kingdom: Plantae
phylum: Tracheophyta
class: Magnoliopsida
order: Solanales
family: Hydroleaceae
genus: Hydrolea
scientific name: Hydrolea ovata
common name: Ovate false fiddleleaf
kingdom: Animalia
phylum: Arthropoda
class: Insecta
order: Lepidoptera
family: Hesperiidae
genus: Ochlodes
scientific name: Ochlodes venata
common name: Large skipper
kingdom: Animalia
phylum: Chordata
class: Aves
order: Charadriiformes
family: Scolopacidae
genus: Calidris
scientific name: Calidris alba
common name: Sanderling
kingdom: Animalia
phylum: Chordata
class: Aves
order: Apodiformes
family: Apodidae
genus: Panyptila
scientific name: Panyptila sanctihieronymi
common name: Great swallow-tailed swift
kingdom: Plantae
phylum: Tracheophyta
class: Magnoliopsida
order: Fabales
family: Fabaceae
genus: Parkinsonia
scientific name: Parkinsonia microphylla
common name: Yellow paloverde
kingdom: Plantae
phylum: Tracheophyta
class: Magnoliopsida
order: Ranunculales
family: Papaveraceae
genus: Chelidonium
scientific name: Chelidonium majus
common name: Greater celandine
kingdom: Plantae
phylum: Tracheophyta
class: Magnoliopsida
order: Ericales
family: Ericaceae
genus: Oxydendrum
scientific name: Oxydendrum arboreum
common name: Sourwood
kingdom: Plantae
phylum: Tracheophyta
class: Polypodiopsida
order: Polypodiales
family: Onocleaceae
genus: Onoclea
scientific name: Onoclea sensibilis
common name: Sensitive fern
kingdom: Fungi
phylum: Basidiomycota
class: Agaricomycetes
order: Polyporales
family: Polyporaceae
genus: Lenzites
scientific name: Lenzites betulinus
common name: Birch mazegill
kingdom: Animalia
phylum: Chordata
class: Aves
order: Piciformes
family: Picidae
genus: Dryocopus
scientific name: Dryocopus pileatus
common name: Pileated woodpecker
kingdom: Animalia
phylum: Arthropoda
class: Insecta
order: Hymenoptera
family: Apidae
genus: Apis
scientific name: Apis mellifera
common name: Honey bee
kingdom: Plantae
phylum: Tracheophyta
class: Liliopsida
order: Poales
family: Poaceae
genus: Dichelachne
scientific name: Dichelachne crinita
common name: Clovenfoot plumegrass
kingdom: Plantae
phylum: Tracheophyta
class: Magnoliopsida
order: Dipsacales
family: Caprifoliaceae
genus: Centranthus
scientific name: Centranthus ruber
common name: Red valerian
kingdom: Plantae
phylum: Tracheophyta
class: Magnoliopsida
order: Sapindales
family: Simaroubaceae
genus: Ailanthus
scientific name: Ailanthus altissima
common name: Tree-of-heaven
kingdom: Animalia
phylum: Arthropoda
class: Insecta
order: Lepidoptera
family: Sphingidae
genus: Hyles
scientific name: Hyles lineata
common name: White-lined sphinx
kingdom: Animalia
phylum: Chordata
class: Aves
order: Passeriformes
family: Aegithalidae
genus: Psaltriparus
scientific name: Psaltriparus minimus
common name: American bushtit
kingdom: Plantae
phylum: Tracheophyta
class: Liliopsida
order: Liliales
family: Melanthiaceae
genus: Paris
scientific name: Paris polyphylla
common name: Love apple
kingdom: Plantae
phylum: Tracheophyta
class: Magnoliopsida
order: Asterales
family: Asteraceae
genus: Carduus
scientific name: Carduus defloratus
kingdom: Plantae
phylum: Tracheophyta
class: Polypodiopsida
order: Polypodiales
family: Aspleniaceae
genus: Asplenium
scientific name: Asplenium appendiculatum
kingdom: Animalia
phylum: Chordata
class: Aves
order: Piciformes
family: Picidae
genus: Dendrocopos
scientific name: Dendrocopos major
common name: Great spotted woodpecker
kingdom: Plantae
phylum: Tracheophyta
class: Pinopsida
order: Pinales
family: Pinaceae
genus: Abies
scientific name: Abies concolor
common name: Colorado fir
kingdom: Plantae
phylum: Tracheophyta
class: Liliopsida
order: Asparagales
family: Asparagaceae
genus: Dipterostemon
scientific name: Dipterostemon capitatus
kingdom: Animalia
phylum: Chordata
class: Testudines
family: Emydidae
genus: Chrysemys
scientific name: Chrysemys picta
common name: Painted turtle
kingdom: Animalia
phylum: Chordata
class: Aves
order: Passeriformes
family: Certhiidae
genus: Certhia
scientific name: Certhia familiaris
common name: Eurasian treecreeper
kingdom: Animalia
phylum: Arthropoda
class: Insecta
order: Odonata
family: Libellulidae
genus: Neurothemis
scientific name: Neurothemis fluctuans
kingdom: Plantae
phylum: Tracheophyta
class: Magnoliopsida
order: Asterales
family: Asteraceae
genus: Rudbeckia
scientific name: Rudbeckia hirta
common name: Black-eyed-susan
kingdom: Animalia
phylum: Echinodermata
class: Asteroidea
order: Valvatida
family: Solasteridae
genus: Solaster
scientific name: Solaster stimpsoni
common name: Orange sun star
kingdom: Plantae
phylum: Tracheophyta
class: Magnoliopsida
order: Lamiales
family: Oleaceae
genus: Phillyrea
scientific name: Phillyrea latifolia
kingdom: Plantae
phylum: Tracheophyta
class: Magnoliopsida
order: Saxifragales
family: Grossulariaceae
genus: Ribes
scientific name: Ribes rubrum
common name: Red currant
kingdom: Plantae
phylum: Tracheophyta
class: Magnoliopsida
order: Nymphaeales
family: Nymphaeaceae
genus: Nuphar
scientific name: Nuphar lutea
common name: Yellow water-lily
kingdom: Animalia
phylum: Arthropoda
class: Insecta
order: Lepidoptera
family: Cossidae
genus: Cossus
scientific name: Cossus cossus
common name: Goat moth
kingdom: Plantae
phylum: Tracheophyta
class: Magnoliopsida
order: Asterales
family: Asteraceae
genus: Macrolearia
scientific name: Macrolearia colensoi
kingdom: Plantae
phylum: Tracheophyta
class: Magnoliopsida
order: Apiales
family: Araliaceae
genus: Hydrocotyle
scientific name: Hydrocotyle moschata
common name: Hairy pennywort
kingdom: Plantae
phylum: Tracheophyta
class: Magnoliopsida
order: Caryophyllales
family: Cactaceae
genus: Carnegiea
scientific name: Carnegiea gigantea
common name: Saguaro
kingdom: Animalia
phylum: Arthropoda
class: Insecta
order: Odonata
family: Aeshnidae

^^^^^^^^

Brief — Print every line of the data above, keeping each character unchanged.

Expected output —
kingdom: Plantae
phylum: Tracheophyta
class: Magnoliopsida
order: Solanales
family: Hydroleaceae
genus: Hydrolea
scientific name: Hydrolea ovata
common name: Ovate false fiddleleaf
kingdom: Animalia
phylum: Arthropoda
class: Insecta
order: Lepidoptera
family: Hesperiidae
genus: Ochlodes
scientific name: Ochlodes venata
common name: Large skipper
kingdom: Animalia
phylum: Chordata
class: Aves
order: Charadriiformes
family: Scolopacidae
genus: Calidris
scientific name: Calidris alba
common name: Sanderling
kingdom: Animalia
phylum: Chordata
class: Aves
order: Apodiformes
family: Apodidae
genus: Panyptila
scientific name: Panyptila sanctihieronymi
common name: Great swallow-tailed swift
kingdom: Plantae
phylum: Tracheophyta
class: Magnoliopsida
order: Fabales
family: Fabaceae
genus: Parkinsonia
scientific name: Parkinsonia microphylla
common name: Yellow paloverde
kingdom: Plantae
phylum: Tracheophyta
class: Magnoliopsida
order: Ranunculales
family: Papaveraceae
genus: Chelidonium
scientific name: Chelidonium majus
common name: Greater celandine
kingdom: Plantae
phylum: Tracheophyta
class: Magnoliopsida
order: Ericales
family: Ericaceae
genus: Oxydendrum
scientific name: Oxydendrum arboreum
common name: Sourwood
kingdom: Plantae
phylum: Tracheophyta
class: Polypodiopsida
order: Polypodiales
family: Onocleaceae
genus: Onoclea
scientific name: Onoclea sensibilis
common name: Sensitive fern
kingdom: Fungi
phylum: Basidiomycota
class: Agaricomycetes
order: Polyporales
family: Polyporaceae
genus: Lenzites
scientific name: Lenzites betulinus
common name: Birch mazegill
kingdom: Animalia
phylum: Chordata
class: Aves
order: Piciformes
family: Picidae
genus: Dryocopus
scientific name: Dryocopus pileatus
common name: Pileated woodpecker
kingdom: Animalia
phylum: Arthropoda
class: Insecta
order: Hymenoptera
family: Apidae
genus: Apis
scientific name: Apis mellifera
common name: Honey bee
kingdom: Plantae
phylum: Tracheophyta
class: Liliopsida
order: Poales
family: Poaceae
genus: Dichelachne
scientific name: Dichelachne crinita
common name: Clovenfoot plumegrass
kingdom: Plantae
phylum: Tracheophyta
class: Magnoliopsida
order: Dipsacales
family: Caprifoliaceae
genus: Centranthus
scientific name: Centranthus ruber
common name: Red valerian
kingdom: Plantae
phylum: Tracheophyta
class: Magnoliopsida
order: Sapindales
family: Simaroubaceae
genus: Ailanthus
scientific name: Ailanthus altissima
common name: Tree-of-heaven
kingdom: Animalia
phylum: Arthropoda
class: Insecta
order: Lepidoptera
family: Sphingidae
genus: Hyles
scientific name: Hyles lineata
common name: White-lined sphinx
kingdom: Animalia
phylum: Chordata
class: Aves
order: Passeriformes
family: Aegithalidae
genus: Psaltriparus
scientific name: Psaltriparus minimus
common name: American bushtit
kingdom: Plantae
phylum: Tracheophyta
class: Liliopsida
order: Liliales
family: Melanthiaceae
genus: Paris
scientific name: Paris polyphylla
common name: Love apple
kingdom: Plantae
phylum: Tracheophyta
class: Magnoliopsida
order: Asterales
family: Asteraceae
genus: Carduus
scientific name: Carduus defloratus
kingdom: Plantae
phylum: Tracheophyta
class: Polypodiopsida
order: Polypodiales
family: Aspleniaceae
genus: Asplenium
scientific name: Asplenium appendiculatum
kingdom: Animalia
phylum: Chordata
class: Aves
order: Piciformes
family: Picidae
genus: Dendrocopos
scientific name: Dendrocopos major
common name: Great spotted woodpecker
kingdom: Plantae
phylum: Tracheophyta
class: Pinopsida
order: Pinales
family: Pinaceae
genus: Abies
scientific name: Abies concolor
common name: Colorado fir
kingdom: Plantae
phylum: Tracheophyta
class: Liliopsida
order: Asparagales
family: Asparagaceae
genus: Dipterostemon
scientific name: Dipterostemon capitatus
kingdom: Animalia
phylum: Chordata
class: Testudines
family: Emydidae
genus: Chrysemys
scientific name: Chrysemys picta
common name: Painted turtle
kingdom: Animalia
phylum: Chordata
class: Aves
order: Passeriformes
family: Certhiidae
genus: Certhia
scientific name: Certhia familiaris
common name: Eurasian treecreeper
kingdom: Animalia
phylum: Arthropoda
class: Insecta
order: Odonata
family: Libellulidae
genus: Neurothemis
scientific name: Neurothemis fluctuans
kingdom: Plantae
phylum: Tracheophyta
class: Magnoliopsida
order: Asterales
family: Asteraceae
genus: Rudbeckia
scientific name: Rudbeckia hirta
common name: Black-eyed-susan
kingdom: Animalia
phylum: Echinodermata
class: Asteroidea
order: Valvatida
family: Solasteridae
genus: Solaster
scientific name: Solaster stimpsoni
common name: Orange sun star
kingdom: Plantae
phylum: Tracheophyta
class: Magnoliopsida
order: Lamiales
family: Oleaceae
genus: Phillyrea
scientific name: Phillyrea latifolia
kingdom: Plantae
phylum: Tracheophyta
class: Magnoliopsida
order: Saxifragales
family: Grossulariaceae
genus: Ribes
scientific name: Ribes rubrum
common name: Red currant
kingdom: Plantae
phylum: Tracheophyta
class: Magnoliopsida
order: Nymphaeales
family: Nymphaeaceae
genus: Nuphar
scientific name: Nuphar lutea
common name: Yellow water-lily
kingdom: Animalia
phylum: Arthropoda
class: Insecta
order: Lepidoptera
family: Cossidae
genus: Cossus
scientific name: Cossus cossus
common name: Goat moth
kingdom: Plantae
phylum: Tracheophyta
class: Magnoliopsida
order: Asterales
family: Asteraceae
genus: Macrolearia
scientific name: Macrolearia colensoi
kingdom: Plantae
phylum: Tracheophyta
class: Magnoliopsida
order: Apiales
family: Araliaceae
genus: Hydrocotyle
scientific name: Hydrocotyle moschata
common name: Hairy pennywort
kingdom: Plantae
phylum: Tracheophyta
class: Magnoliopsida
order: Caryophyllales
family: Cactaceae
genus: Carnegiea
scientific name: Carnegiea gigantea
common name: Saguaro
kingdom: Animalia
phylum: Arthropoda
class: Insecta
order: Odonata
family: Aeshnidae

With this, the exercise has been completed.